»»
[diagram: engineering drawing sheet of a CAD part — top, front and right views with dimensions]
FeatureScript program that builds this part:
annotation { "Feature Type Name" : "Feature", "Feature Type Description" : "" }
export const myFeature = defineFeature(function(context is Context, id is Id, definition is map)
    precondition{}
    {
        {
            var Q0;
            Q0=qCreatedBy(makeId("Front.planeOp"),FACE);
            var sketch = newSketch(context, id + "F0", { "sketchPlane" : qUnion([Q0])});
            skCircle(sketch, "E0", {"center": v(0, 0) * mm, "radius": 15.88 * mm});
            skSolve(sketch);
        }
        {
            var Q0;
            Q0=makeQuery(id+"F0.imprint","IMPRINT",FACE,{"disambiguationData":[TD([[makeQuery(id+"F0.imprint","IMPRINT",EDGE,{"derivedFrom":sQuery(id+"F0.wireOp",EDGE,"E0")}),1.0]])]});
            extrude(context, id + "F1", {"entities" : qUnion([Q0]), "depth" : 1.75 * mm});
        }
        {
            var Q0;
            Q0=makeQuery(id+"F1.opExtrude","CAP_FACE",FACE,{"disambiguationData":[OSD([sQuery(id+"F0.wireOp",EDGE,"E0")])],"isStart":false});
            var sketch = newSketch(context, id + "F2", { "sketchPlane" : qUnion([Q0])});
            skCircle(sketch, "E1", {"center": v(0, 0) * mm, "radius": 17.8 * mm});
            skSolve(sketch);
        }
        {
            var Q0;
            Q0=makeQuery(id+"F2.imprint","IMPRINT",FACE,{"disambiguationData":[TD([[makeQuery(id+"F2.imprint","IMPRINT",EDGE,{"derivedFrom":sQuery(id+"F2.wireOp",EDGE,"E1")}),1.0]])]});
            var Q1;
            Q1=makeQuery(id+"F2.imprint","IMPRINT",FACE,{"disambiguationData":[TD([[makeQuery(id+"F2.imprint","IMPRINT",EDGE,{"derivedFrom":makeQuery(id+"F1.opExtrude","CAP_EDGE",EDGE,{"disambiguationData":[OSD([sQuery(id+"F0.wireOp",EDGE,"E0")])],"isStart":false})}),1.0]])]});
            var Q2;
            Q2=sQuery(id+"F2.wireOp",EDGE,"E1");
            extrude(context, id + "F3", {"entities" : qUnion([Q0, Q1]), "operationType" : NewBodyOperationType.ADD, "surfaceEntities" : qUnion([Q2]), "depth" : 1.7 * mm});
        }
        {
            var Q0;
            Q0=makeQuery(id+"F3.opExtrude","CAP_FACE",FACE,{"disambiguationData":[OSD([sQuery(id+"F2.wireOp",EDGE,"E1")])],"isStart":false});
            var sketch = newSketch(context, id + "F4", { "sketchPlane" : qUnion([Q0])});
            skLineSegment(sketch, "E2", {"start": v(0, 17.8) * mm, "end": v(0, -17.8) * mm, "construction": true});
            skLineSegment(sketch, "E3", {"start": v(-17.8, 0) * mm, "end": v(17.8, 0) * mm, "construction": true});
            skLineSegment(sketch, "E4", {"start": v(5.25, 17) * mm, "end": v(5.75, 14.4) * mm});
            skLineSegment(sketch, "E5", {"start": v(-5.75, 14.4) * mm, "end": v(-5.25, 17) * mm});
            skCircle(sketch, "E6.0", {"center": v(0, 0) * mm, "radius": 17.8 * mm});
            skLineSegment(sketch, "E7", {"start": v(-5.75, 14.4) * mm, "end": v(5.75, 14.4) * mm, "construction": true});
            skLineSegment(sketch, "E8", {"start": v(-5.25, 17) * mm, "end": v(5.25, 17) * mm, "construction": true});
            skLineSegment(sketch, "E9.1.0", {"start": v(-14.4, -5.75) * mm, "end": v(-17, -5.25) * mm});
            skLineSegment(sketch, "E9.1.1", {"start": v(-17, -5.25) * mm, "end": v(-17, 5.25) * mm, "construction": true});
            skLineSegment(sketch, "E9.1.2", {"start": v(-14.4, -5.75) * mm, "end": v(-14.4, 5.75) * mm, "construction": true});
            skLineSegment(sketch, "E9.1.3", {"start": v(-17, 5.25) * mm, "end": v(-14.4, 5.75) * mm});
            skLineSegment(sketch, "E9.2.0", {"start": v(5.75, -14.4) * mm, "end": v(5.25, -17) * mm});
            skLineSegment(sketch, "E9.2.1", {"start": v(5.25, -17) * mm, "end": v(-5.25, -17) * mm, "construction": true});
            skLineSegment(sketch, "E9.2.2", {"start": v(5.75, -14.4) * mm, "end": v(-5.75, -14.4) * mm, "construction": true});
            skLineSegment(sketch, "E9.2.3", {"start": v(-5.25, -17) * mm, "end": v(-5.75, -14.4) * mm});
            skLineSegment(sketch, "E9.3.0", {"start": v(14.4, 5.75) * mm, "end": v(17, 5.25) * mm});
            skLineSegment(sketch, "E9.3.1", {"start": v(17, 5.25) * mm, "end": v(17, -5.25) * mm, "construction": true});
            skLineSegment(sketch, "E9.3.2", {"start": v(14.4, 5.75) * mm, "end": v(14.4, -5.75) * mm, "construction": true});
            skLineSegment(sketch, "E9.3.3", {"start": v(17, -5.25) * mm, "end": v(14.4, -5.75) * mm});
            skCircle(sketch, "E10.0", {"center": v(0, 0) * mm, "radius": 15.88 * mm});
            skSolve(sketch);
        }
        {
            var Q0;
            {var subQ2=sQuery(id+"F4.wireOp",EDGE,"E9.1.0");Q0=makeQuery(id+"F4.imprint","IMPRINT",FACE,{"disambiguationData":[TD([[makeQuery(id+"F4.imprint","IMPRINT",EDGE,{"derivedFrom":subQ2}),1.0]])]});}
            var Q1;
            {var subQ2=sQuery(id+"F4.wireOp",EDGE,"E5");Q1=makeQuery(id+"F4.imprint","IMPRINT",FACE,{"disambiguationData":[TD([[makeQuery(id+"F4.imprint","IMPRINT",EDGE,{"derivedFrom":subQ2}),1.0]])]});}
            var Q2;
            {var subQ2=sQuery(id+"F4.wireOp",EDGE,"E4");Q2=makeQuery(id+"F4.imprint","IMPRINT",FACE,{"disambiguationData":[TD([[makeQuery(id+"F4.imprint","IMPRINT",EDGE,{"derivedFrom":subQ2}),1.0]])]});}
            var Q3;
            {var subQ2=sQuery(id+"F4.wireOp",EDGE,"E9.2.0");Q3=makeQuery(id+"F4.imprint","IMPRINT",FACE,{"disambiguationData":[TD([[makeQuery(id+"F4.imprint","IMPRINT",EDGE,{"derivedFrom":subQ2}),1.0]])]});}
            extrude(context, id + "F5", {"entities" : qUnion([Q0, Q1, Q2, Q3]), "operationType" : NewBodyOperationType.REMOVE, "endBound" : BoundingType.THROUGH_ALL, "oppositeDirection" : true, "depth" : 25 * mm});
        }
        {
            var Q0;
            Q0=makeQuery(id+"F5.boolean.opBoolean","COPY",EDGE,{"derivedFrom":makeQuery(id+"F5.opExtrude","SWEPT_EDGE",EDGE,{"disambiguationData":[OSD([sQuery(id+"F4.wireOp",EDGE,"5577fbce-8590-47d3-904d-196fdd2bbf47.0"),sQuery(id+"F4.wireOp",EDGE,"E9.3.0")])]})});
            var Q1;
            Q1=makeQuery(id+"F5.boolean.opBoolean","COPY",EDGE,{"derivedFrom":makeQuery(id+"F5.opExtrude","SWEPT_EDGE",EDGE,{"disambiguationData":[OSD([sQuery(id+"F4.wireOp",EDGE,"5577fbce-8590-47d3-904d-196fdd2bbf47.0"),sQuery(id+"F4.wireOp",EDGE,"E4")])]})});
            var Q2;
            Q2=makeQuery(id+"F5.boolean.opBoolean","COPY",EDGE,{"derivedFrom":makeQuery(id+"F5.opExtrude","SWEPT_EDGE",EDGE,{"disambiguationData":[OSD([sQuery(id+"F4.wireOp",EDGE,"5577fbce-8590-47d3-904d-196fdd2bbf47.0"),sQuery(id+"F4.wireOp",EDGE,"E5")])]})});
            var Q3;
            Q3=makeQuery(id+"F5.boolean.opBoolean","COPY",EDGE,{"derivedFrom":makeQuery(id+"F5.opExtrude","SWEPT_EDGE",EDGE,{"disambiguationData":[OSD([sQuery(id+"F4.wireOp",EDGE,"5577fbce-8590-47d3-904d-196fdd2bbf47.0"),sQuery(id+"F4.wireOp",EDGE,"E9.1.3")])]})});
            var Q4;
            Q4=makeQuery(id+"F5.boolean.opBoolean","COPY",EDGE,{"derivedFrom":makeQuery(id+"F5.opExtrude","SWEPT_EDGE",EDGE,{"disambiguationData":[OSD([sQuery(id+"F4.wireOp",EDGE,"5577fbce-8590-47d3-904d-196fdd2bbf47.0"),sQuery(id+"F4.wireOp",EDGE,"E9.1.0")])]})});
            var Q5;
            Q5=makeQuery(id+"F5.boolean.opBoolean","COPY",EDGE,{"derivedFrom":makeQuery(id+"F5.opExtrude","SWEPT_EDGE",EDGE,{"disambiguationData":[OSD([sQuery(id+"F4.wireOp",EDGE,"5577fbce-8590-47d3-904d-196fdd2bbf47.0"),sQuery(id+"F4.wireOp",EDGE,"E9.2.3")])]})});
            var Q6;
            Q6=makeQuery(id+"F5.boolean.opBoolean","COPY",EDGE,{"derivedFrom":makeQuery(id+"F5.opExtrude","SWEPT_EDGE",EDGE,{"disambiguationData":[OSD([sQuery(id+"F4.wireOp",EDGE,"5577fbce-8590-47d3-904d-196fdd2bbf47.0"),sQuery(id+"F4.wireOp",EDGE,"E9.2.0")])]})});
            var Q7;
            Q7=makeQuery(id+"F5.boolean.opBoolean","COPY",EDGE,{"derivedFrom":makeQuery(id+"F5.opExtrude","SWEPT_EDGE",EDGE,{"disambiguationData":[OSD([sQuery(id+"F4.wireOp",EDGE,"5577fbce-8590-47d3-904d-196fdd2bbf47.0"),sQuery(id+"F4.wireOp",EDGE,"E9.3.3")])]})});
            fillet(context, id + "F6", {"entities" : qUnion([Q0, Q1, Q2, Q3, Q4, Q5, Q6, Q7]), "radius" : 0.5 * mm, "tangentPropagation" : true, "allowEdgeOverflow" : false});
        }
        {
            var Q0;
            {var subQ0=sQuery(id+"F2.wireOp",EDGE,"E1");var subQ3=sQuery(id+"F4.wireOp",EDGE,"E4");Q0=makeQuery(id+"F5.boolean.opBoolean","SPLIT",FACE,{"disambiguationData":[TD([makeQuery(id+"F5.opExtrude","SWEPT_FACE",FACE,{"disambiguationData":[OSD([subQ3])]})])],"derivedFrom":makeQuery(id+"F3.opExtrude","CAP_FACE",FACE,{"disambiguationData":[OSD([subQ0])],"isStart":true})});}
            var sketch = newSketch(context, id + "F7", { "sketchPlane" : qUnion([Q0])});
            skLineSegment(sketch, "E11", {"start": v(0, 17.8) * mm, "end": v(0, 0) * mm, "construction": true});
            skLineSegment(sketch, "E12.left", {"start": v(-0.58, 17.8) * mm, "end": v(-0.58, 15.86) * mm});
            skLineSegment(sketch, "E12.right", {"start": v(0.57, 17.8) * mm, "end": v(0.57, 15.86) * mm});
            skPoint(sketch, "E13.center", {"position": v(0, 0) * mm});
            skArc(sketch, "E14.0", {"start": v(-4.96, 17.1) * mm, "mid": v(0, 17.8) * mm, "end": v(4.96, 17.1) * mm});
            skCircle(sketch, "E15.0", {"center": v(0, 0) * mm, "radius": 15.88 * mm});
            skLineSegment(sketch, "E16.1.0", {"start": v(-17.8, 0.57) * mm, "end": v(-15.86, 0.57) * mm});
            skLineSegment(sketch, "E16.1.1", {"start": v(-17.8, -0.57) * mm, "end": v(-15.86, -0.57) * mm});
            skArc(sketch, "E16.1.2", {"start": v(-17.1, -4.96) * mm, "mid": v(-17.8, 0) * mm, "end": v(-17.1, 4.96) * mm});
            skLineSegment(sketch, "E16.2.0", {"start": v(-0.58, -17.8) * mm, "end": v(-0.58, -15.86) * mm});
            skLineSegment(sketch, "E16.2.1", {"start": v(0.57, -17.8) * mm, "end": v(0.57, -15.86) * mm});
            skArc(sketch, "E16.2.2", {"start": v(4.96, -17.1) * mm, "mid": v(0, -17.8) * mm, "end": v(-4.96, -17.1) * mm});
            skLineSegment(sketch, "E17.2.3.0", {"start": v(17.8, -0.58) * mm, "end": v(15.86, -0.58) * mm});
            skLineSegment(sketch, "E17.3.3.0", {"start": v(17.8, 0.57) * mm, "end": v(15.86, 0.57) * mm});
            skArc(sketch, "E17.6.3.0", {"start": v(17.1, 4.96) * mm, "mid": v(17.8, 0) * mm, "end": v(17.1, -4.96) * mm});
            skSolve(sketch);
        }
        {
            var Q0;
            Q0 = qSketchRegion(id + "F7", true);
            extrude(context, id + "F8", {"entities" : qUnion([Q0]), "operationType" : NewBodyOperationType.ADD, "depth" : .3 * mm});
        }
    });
««
Report how many lines of the listing above contain the string "part". Case counts. Give only the number.

# Result of the task
2